Secondly, the time when the patients were permitted to go back to sports in this study (three to four months) was earlier than that of our study (12 months). It has been reported that allografts have a slower reincorporation rate and remodelling when compared with autografts [25, 26]. Therefore, if the patient goes back to high-activity sports too early, it might increase the load of the allograft, which has not yet completed remodelling, and then affect the results at the follow-up. We justify 12 months postoperatively as the time to go back to sports based on the experience of anterior cruciate ligament (ACL) reconstruction and the healing characteristics of allografts [7, 27, 28]. Although Jung et al. did not report the time when their patients returned to sports, one patient in our study went back to fiercely competitive sports at five months after the operation and a fair result with a mild anterior drawer test was found. So we believe it is necessary for patients who undergo ligament reconstruction by tendon allograft to start sports at a later time.

Thirdly, the study by Caprio et al. contained 11 patients; the small number of patients might affect the results of the study. The study by Jung et al. had 27 patients (28 ankles) and our study had 35 patients (36 ankles). The relatively larger number of the patients would be prone to have a more reliable result.
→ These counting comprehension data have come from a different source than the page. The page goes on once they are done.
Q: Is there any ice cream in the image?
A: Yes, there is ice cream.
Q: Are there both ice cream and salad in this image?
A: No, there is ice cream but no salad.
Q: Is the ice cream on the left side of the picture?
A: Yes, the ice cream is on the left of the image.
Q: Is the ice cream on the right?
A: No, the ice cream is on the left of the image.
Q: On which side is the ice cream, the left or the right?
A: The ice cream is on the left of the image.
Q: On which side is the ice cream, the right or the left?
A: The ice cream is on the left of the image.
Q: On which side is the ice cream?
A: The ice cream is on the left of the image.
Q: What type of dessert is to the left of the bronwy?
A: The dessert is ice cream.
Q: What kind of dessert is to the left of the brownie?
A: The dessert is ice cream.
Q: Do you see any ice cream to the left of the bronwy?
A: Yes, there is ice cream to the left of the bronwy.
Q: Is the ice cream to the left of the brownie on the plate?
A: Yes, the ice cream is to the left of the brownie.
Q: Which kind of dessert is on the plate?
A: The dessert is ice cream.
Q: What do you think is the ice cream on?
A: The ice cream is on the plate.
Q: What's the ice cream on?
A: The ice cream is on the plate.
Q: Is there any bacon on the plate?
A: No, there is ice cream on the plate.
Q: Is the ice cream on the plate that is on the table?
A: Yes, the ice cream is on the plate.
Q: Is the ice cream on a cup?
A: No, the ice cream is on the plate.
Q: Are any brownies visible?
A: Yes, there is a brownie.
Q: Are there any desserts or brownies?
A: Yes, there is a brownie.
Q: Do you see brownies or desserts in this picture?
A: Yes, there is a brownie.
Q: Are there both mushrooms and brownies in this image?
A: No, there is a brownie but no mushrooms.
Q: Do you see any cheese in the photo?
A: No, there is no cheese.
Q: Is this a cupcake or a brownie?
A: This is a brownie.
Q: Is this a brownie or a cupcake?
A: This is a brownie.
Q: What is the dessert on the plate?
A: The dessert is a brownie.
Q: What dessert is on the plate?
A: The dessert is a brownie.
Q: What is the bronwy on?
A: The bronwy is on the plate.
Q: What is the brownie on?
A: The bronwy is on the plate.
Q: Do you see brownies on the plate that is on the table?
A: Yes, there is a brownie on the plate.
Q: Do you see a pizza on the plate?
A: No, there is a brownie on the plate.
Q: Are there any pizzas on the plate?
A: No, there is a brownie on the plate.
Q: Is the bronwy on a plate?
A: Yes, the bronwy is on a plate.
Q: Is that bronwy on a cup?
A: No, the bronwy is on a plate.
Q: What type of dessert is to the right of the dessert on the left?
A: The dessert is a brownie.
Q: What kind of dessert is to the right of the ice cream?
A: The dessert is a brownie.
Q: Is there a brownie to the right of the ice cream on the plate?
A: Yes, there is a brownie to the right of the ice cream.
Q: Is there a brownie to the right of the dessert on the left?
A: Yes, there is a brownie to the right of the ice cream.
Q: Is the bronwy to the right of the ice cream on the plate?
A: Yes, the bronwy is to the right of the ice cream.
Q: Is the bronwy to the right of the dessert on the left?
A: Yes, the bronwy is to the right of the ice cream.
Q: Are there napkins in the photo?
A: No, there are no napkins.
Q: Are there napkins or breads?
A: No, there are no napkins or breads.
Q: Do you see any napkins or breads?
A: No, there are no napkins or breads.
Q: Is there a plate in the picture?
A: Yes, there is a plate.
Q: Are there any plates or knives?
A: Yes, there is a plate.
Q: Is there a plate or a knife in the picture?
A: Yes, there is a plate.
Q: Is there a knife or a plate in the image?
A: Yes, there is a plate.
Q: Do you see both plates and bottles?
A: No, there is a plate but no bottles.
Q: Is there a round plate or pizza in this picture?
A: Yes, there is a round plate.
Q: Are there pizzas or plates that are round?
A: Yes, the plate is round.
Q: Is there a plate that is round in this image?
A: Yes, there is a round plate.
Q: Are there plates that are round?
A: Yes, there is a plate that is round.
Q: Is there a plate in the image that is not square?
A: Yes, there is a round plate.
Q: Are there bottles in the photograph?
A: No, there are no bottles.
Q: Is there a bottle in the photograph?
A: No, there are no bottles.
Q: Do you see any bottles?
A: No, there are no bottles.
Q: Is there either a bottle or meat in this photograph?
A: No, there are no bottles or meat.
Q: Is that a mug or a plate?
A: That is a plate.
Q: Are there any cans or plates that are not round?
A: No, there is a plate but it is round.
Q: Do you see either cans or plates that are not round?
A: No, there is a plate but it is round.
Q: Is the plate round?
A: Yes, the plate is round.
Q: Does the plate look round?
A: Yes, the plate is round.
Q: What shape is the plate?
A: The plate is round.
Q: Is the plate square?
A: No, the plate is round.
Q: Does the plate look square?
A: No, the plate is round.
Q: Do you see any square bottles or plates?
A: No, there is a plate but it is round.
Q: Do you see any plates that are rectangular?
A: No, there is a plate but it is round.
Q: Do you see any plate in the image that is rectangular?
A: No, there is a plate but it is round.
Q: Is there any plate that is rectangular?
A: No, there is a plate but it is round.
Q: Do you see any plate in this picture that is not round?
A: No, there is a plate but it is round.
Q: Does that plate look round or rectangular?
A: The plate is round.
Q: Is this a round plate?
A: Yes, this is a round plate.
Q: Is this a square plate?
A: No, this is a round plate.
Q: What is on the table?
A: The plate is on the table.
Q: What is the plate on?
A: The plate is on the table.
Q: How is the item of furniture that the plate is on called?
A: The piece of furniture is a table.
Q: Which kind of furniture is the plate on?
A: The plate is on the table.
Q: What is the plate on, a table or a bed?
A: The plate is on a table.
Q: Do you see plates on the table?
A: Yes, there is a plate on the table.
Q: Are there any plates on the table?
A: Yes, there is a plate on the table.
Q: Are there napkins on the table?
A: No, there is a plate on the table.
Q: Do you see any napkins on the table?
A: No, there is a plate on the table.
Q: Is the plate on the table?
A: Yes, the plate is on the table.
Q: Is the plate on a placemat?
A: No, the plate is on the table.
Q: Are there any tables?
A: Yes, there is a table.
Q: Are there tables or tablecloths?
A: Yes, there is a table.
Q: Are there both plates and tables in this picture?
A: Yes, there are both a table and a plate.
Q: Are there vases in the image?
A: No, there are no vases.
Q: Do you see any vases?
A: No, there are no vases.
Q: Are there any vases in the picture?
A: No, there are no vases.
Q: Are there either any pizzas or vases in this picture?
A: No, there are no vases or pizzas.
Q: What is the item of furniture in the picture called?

There are still some disadvantages in our study. Firstly, there is no objective quantified method to evaluate ankle stability. Some articles employ stress X-ray to approach this issue; we did not select X-ray because of its poor correlation with ankle stability. We believe the subjective feeling of the patient together with the manual test can evaluate ankle stability sufficiently. Secondly, we did not evaluate the maturity and reincorporation of the graft at the follow-up. To clarify these issues, additional research, including special methods such as contrast-enhanced magnetic resonance imaging or biopsy, is required.

Conclusions

Based on the results of our study, we believe that anatomical reconstruction of the lateral ligaments with semitendinosus allograft achieves a satisfactory surgical outcome for chronic ankle instability.